(Beginning of Data for the task)

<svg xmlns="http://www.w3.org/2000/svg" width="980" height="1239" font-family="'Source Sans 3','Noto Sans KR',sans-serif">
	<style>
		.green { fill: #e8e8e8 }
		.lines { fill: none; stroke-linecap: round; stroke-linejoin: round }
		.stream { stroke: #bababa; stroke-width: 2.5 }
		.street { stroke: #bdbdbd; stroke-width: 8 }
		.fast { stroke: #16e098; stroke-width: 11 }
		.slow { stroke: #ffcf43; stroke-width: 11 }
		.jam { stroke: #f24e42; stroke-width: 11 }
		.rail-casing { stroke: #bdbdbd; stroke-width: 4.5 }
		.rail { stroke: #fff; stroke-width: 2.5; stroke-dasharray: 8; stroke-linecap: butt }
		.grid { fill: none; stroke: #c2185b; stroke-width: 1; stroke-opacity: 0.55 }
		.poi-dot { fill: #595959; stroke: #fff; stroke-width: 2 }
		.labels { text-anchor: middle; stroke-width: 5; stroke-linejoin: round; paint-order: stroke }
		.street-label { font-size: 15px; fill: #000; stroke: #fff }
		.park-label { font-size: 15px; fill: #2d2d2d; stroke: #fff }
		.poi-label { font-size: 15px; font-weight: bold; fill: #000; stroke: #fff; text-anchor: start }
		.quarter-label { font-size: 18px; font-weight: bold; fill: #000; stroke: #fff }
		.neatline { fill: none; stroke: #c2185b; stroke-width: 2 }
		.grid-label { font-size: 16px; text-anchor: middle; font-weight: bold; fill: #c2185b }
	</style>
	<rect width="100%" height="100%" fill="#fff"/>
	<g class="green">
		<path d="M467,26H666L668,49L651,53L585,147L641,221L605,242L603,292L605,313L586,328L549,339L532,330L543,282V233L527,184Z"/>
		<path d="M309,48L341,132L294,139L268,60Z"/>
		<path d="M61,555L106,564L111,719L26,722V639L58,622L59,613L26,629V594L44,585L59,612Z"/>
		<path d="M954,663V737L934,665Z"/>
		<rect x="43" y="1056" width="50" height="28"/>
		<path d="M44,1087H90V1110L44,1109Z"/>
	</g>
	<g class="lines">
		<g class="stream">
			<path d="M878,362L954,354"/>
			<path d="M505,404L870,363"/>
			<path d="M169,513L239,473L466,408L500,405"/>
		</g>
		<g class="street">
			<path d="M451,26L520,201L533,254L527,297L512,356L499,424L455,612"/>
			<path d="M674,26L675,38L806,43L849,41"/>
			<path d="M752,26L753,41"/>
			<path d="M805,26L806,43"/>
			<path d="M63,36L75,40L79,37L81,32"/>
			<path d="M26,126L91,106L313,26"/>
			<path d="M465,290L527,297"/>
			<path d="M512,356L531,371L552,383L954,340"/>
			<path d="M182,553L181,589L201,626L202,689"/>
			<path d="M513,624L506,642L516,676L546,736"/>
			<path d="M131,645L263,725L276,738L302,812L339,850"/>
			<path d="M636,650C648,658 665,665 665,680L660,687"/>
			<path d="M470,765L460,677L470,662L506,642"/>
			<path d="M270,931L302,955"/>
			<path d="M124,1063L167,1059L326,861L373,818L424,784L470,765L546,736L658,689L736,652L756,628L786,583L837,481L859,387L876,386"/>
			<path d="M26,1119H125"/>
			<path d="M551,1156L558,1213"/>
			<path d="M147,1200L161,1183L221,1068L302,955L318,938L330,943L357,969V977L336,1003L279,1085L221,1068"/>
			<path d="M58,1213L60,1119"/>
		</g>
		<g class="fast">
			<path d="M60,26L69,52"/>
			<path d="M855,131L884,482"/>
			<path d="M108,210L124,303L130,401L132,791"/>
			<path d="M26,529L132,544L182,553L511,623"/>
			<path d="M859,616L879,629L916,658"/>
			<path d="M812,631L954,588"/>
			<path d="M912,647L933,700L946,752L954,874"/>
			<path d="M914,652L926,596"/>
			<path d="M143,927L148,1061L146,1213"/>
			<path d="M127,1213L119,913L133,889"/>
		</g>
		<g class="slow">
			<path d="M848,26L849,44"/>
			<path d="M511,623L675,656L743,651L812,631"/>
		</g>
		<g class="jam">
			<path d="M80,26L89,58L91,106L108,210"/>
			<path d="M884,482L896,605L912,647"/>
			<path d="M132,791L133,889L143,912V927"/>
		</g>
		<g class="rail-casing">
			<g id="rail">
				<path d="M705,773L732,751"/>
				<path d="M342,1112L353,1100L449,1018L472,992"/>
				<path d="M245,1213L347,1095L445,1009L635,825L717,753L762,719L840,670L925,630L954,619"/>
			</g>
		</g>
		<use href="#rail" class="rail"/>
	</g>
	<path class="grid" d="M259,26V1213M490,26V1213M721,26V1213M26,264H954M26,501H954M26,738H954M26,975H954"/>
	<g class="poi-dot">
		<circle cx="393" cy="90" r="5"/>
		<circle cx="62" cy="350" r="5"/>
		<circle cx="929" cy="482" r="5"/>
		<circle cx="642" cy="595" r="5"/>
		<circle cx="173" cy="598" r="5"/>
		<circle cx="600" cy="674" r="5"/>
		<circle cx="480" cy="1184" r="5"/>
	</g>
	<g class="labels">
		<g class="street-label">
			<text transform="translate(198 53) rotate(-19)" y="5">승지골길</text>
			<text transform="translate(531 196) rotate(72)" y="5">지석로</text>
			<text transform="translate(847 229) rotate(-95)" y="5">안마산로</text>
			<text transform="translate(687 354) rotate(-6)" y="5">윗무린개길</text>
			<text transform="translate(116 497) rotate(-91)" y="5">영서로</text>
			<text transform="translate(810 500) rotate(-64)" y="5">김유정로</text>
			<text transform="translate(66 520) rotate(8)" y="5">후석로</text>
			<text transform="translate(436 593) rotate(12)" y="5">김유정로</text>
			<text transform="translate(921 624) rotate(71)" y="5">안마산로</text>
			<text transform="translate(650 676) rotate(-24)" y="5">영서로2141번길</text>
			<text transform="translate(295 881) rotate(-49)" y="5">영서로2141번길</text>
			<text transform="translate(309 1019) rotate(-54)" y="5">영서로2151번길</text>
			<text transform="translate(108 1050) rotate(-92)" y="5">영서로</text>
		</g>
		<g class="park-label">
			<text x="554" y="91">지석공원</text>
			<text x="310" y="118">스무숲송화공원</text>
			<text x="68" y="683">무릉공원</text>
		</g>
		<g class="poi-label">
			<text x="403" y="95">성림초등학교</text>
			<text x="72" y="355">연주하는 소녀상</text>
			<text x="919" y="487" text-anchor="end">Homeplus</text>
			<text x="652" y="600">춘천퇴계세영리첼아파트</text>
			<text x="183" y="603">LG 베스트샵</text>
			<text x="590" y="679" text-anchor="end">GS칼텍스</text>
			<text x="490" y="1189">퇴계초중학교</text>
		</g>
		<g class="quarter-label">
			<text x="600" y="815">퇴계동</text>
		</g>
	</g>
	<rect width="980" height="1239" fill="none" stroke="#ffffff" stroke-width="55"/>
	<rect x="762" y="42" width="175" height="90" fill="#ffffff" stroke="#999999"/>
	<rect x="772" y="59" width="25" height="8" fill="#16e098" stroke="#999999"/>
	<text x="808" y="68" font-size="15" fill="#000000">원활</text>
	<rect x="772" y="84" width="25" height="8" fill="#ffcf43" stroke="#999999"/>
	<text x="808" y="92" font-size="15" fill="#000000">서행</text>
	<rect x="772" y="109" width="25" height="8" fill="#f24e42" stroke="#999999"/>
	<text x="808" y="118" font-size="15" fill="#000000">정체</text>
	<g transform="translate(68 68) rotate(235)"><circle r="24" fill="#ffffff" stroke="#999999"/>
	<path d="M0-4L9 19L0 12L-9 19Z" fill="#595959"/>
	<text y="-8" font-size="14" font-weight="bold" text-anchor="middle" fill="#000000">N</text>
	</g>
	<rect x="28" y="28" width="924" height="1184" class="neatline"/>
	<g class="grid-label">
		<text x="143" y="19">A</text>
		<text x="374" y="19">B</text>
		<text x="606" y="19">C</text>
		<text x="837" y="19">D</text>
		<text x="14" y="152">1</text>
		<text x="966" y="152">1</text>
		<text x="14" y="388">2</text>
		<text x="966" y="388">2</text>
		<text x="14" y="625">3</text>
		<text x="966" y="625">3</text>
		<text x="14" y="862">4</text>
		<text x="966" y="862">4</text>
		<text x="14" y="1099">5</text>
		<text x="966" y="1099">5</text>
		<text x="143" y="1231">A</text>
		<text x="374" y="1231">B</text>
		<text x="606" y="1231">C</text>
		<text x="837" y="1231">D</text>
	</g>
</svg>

(End of Data for the task)

▶ Activity: Show all lines above that contain "labels".

▶ Result of this task:
		.labels { text-anchor: middle; stroke-width: 5; stroke-linejoin: round; paint-order: stroke }
	<g class="labels">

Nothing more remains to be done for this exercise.